If you can time it just right, make a double batch of this tonic and let it steep in several jars. Wait for at least a month, or up to six if you have the time and space, and strain each jar as you need it. Once strained and mixed with a little honey if you like, you can bottle with affectionately decorated labels and give them to friends for the holidays. Or just take a swig a few times a day to warm your bones, stimulate digestion, and energize your body as you watch the snow fall outside your window. It is also excellent in salad dressings, sprinkled over rice, or added to a Fire Cider Bloody Mary either fortified with gin or not. You can recycle the spent shredded veggies as an ingredient for cocktail sauce or as a zippy condiment with roasted meats or vegetables.
When making fire cider, throw the windows open and drink deep the fresh air—the ingredients, in particular, the horseradish, will clear your sinuses in a hurry! It is helpful to have a cross-breeze going and all of your ingredients, jars, and nonreactive lids clean and prepped and a pair of kitchen gloves to protect your skin from the stain of the turmeric and the fire of the chilies.
Fire Cider Tonic
Makes about 6 cups
one 8-inch piece horseradish, grated
3 large fresh turmeric roots (about 4 ½ ounces), peeled and grated
one 9- to 10-inch fresh ginger root (about 4 ½ ounces), peeled and grated
3 small fresh ginseng roots (about 1 ½ ounces; optional), coarsely chopped
1 large onion, coarsely chopped
2 medium heads (16 cloves) garlic, finely grated
2 large grapefruits, halved and cut into 3-inch wedges
1 to 2 habanero chilies (or chili of choice), coarsely chopped
1 ½ teaspoons black peppercorns, crushed in a mortar and pestle
about 6 cups apple cider vinegar
1/4 cup raw honey, or to taste
In a large bowl, combine all of the ingredients except the vinegar and honey using gloved hands. Toss well, then transfer to jars. Pour in vinegar to cover and cover with nonreactive lids.

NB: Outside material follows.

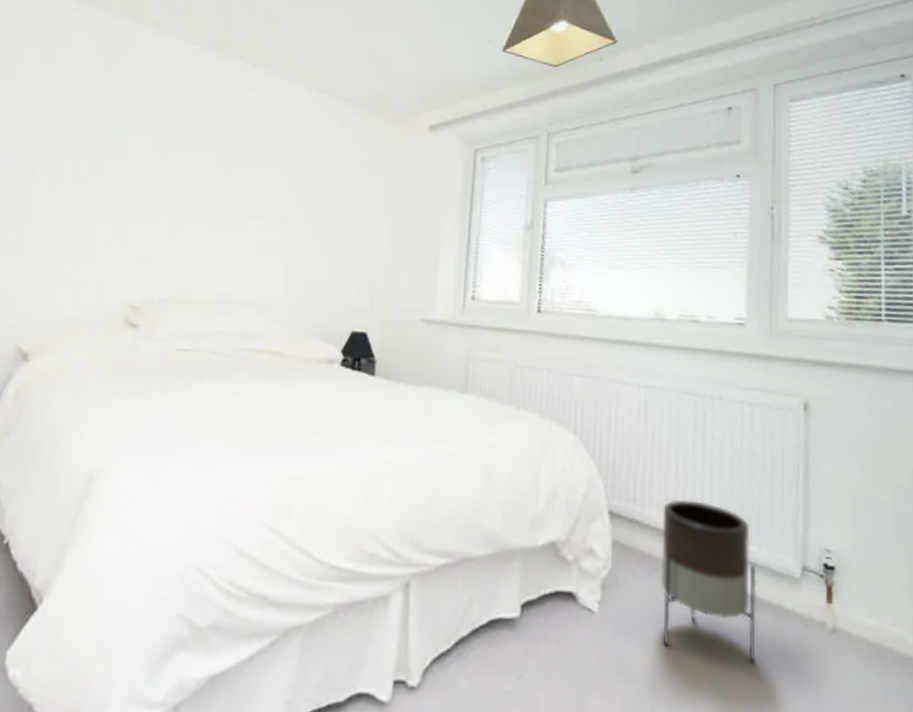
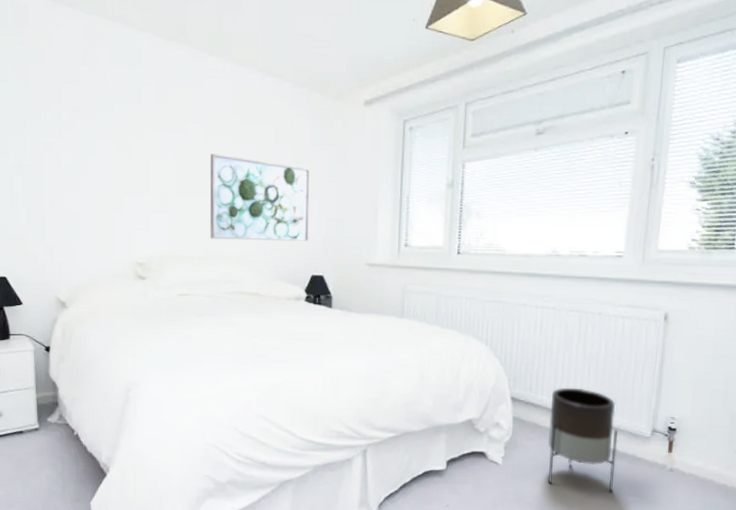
wall art: none [227,177,359,289] -> present [210,154,310,242]

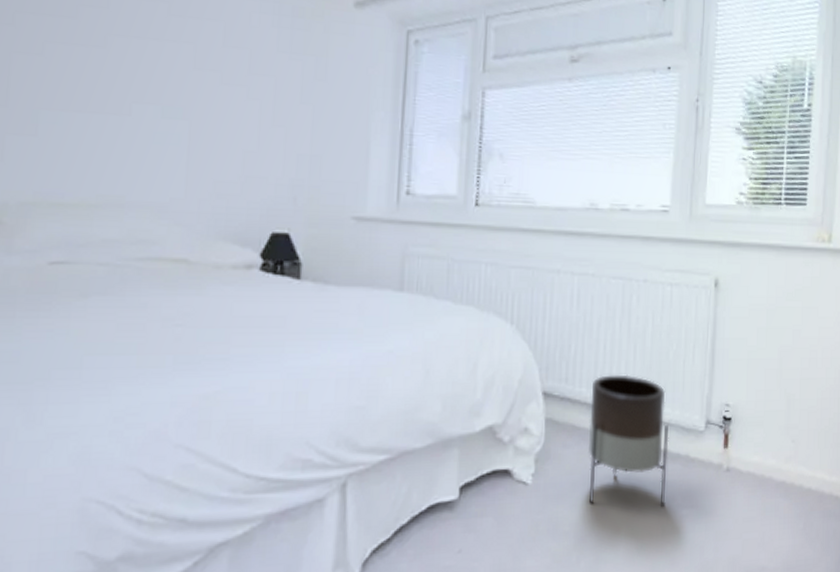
wall art: present [210,154,310,242] -> none [110,53,274,186]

Leave to sit for at least 4 weeks or up to 6 months, depending on your desired strength. Strain and add honey, if desired.
The tonic will keep in the refrigerator for up to 1 year.
From Heirloom by Sarah Owens © 2019 by Sarah Owens. Photographs © 2019 by Ngoc Minh Ngo. Reprinted in arrangement with Roost Books, an imprint of Shambhala Publications, Inc.
when you leave it to sit, do you leave it outside of fridge or inside? thanks!
@Alexandra It´s best stored in a cool, dark place. And don’t forget to shake the jar for a few seconds every day.
What’s the correct way to drink this? How much? How often?
Grating everything was taking too long so I blended it in my vitamix. Hoping it still strains well and excited to try in a few weeks
I started my jar about 9 months ago, gave it a shake every day for about a month but then forgot about (pregnancy brain). Well I finally went to strain it and wanted to know if it’s still okay to keep and use. Any thoughts?